A year ago, 78 percent of U.S. consumers said they would rather buy an American-made product than an imported one. According to a new study, an entirely different sentiment exists today.
The Associated Press and market research firm GfK polled more than 1,000 Americans aged 18 and older Mar. 31-Apr. 1 on topics ranging from healthcare to ISIS and discovered that 71 percent said they would like to buy items made in the U.S. but high prices and limited availability prevent them from doing so.
Moreover, only 9 percent said they buy American-made goods, even if they cost more or are more difficult to find, while 17 percent were indifferent.

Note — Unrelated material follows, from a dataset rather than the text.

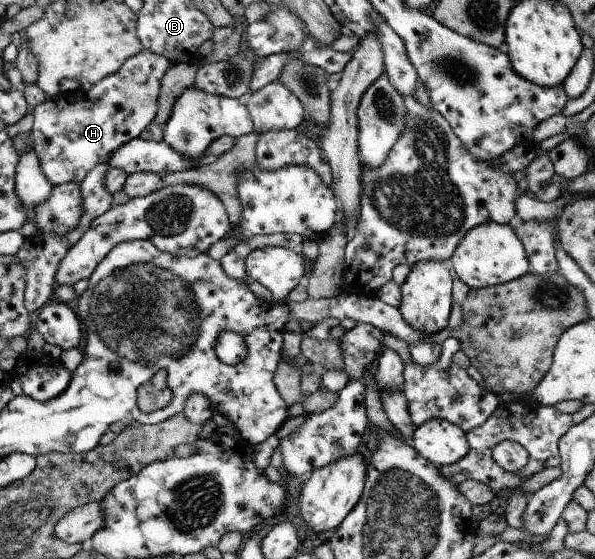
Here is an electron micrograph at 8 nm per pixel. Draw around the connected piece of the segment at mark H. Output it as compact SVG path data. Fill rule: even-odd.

When those surveyed were asked what they would do if they had the option to purchase $50 pants made overseas or an $85 pair made in the U.S., 67 percent said they would choose the cheaper of the two.
Despite much mudslinging from the presidential candidates over the Trans-Pacific Partnership, more respondents said free trade agreements with other countries don’t make much of a difference to (37 percent) or are good for (33 percent) the American economy than those who said they were bad (27 percent).
But while nearly half (46 percent) said these deals decrease the number of jobs available to American workers, 40 percent said they don’t make much of a difference and 48 percent said they don’t really impact wages here. Additionally, 81 percent said they don’t personally have a close friend or relative who lost a job because it was moved overseas.